[TASK TO COMPLETE]
Decide whether each statement agrees with the forum post on using PKCS12 certificates, and support each yes or no with the deciding words of the post, quoted exactly.
1. The poster is running version 2.3.1.
2. The keystore type in the listed entries is already set to PKCS12.
3. The comments allow ${x} variables in these entries.

[PAGE TEXT]
6 Replies Latest reply on Jul 2, 2010 11:19 AM by Steven Bruce

    Using pkcs12 certificates for SSL Security Configuration

    Steven Bruce Newbie

      Hi Jopr Community,

       

      I would like to use PKCS12 certificates for securing JOPR communication, is it possible to change these entries to allow this?  I'm not sure if it's any different in other versions, but I'm using version 2.3.1 and here are the entries that I'm hoping to change:

       

      # Server-side SSL Security Configuration for HTTPS thru Tomcat
      # These are used for browser https: access and for incoming messages from agents over sslservlet transport
      # [you cannot use ${x} variables - see https://jira.jboss.org/jira/browse/JBWEB-74]
      rhq.server.tomcat.security.client-auth-mode=false
      rhq.server.tomcat.security.secure-socket-protocol=TLS
      rhq.server.tomcat.security.algorithm=IbmX509
      rhq.server.tomcat.security.keystore.alias=RHQ
      rhq.server.tomcat.security.keystore.file=conf/rhq.keystore
      rhq.server.tomcat.security.keystore.password=RHQManagement
      rhq.server.tomcat.security.keystore.type=JKS
      rhq.server.tomcat.security.truststore.file=conf/rhq.truststore
      rhq.server.tomcat.security.truststore.password=RHQManagement
      rhq.server.tomcat.security.truststore.type=JKS

       

      # Server-side SSL Security Configuration (for incoming messages from agents)

[DATASET ROWS]
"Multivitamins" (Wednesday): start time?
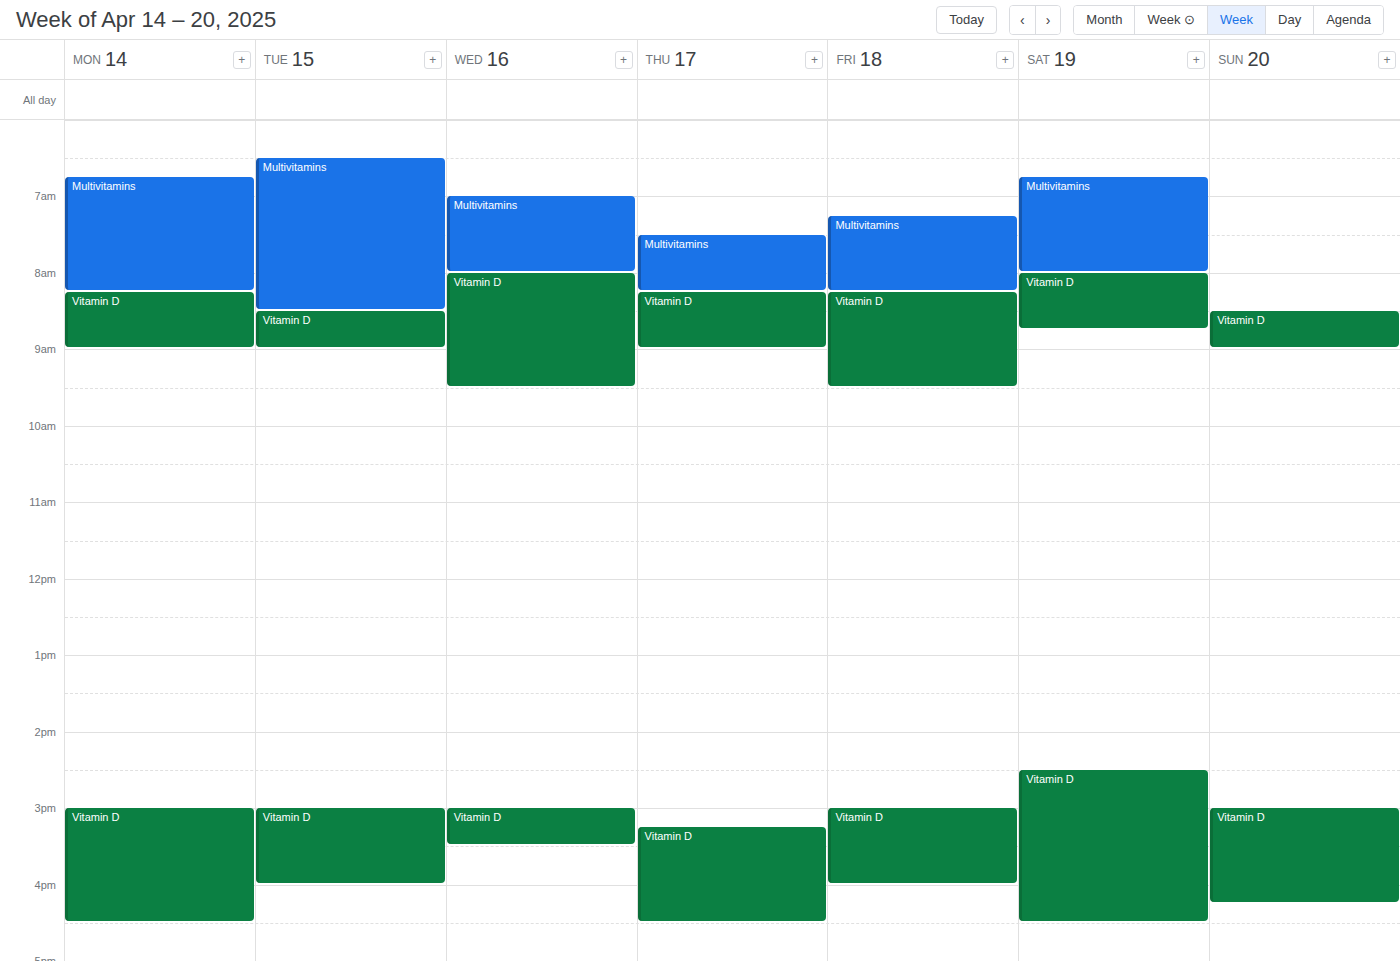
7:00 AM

...

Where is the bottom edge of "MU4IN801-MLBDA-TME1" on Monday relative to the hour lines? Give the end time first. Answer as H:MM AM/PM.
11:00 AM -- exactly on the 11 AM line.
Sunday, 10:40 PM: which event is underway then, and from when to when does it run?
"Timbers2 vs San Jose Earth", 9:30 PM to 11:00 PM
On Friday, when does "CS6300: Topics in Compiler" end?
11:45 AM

---

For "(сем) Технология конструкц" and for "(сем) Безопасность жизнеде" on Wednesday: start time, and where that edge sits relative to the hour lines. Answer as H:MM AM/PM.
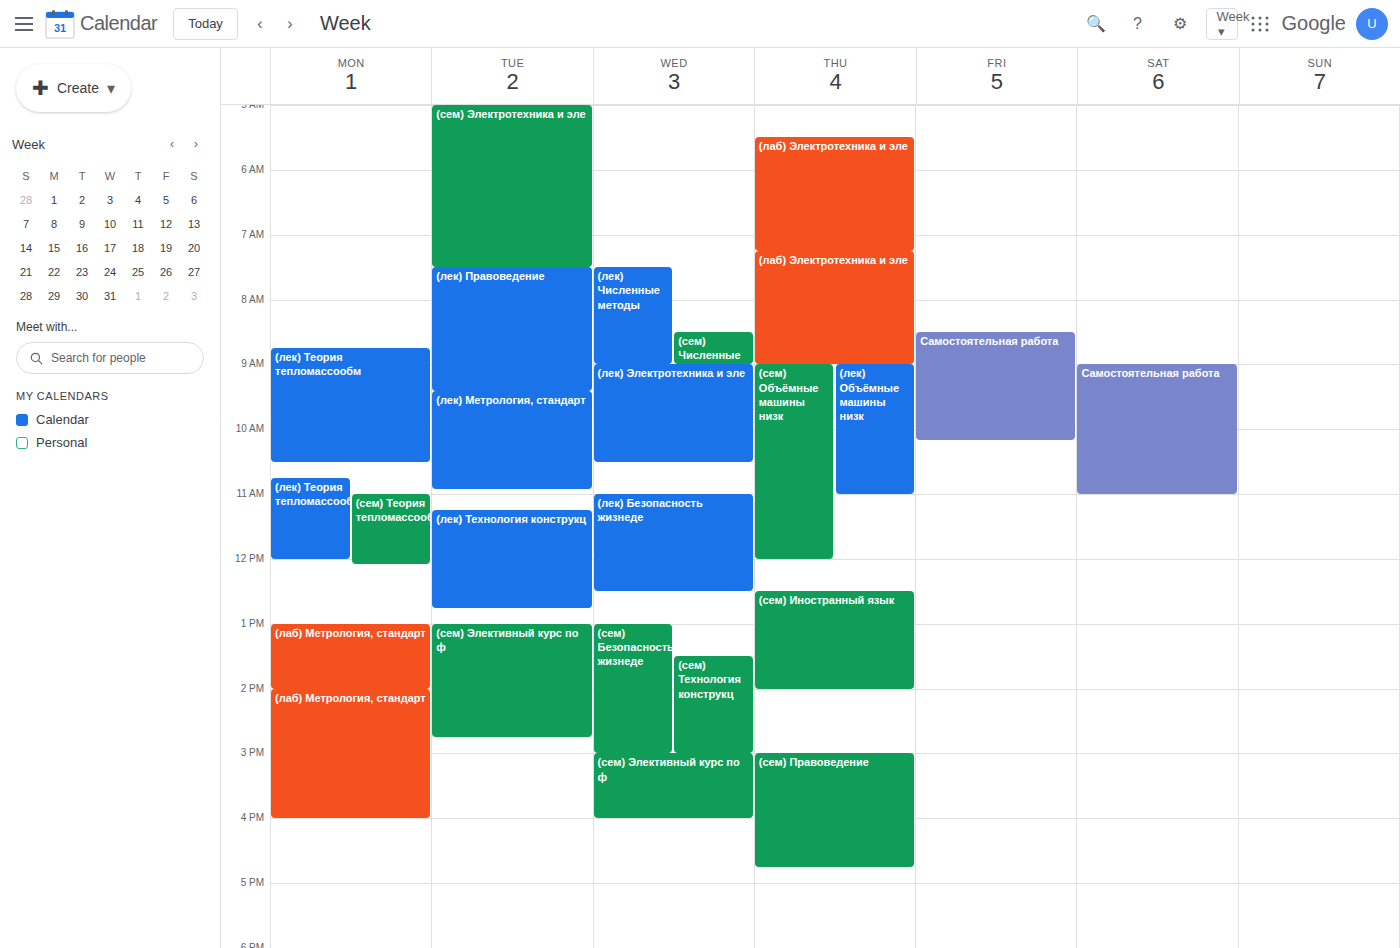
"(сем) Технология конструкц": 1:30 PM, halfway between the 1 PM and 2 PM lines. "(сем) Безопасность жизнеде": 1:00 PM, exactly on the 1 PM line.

[COMPLETED TASK]
1. Yes: "I'm using version 2.3.1"
2. No: "rhq.server.tomcat.security.keystore.type=JKS"
3. No: "you cannot use ${x} variables"